Ligresti e l’orango. E quella copertina di Società Civile…

 

E così Salvatore Ligresti è finito agli arresti domiciliari.
E agli arresti in carcere sono andate le figlie. Io non so nulla del caso
specifico e non voglio entrare nel merito delle accuse. So solo che Ligresti è
stato il simbolo del potere immobiliare che spadroneggiava a Milano, nella
Milano da bere e riformista. E oggi con sommo orgoglio voglio qui ricordare la
copertina del primo numero di Società Civile che andò in edicola, nel dicembre
1986. Il titolo era “Sottogovernare Milano” e sulla copertina era sbattuta a
piena pagina la faccia di Ligresti, vestito da Palazzo Marino. Un’idea geniale
di Gianni Barbacetto, e un’analisi sua e mia (ah, che coppia!) su chi stesse
impadronendosi della vita cittadina. E poi la ricostruzione (improba) dell’origine
delle sue fortune e della sua ascesa. Fu quella copertina a segnarci da subito
come gli estremisti, i qualunquisti, ecc., perché Milano allora era governata
dalle sinistre e Ligresti dava soldi a tutti, compreso il mensile dei
cosiddetti “miglioristi” milanesi.
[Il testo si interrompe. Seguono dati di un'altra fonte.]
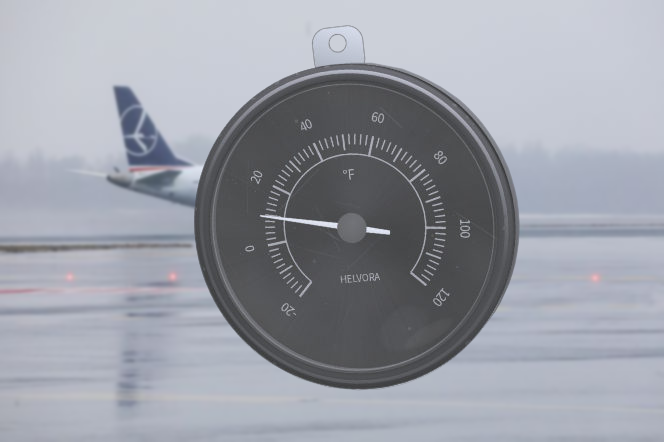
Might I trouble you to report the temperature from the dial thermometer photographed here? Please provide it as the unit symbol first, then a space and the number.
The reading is °F 10
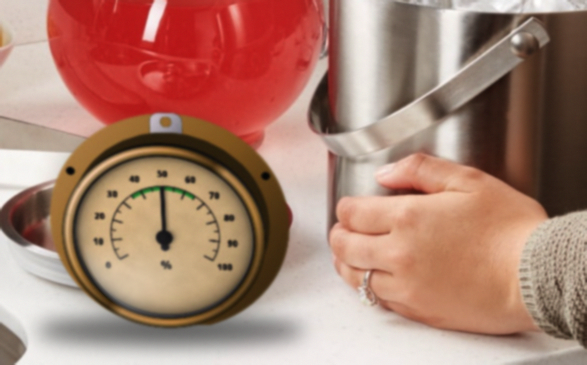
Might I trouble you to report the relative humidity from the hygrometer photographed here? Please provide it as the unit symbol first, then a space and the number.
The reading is % 50
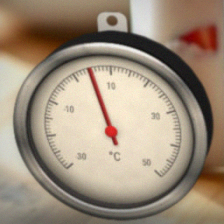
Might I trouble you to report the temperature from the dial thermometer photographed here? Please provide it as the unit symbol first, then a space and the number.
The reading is °C 5
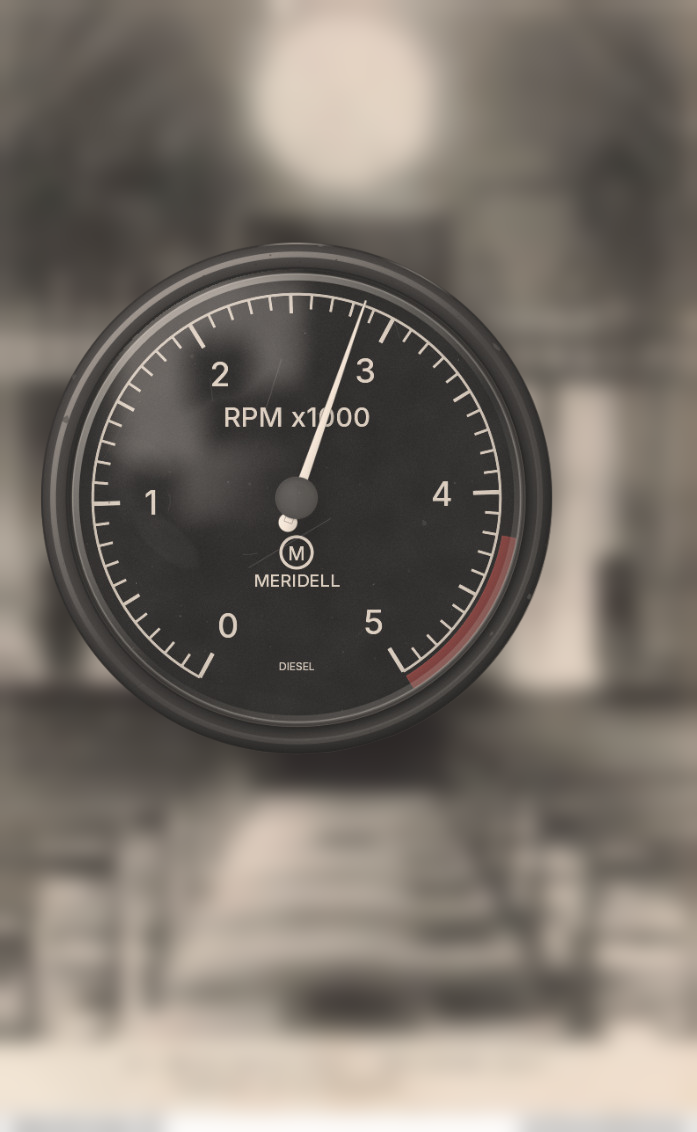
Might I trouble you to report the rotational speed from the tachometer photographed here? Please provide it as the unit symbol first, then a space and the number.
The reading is rpm 2850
Come mi ha ricordato l’allora giovanissimo
redattore Paolo Bertaccini, quel numero venne presentato di sera nel teatro di
Krizia (dunque eravamo anche radicalchic…) facendo i salti mortali per rifare
il numero daccapo con il colore verde perché lo avevano stampato con un
terribile azzurro-parrocchia.
Ripeto la data: 1986. Poi negli anni di Tangentopoli parve arrivare la fine del
gruppo. Ma Paternò è Paternò anche a
Milano, e Ligresti da Paternò aveva i suoi protettori politici. Brutta cosa
quando si forma una coscienza civile su certi fenomeni e personaggi e la
giustizia non ti aiuta…Anche perché la politica poi ci mette sempre del suo…
Per questo saluto con letizia garrula l’approvazione del 416 ter sul voto di
scambio mafioso, finalmente esteso ai casi in cui non ci sia una diretta
consegna di denaro, che sono un’infima percentuale. Ma so anche che l’unanimità
a favore (per ora solo alla Camera) nasce dalla necessità di riscattare lo
stato di vergogna in cui è ancora più precipitata la nostra politica. Dall’indecenza
di uno Stato democratico che per vie non ufficiali, ma in forza di asservimenti
personali, fa i lavori sporchi per una dittatura oscena. Fino alla frase
nauseabonda di Calderoli (bellissima la battuta sul “Fatto”: ‘Quando vedo la
Kienge penso a un orango’. E fu subito amore).
Buona giornata a tutti. Soprattutto alla gloriosa redazione di “Società civile”!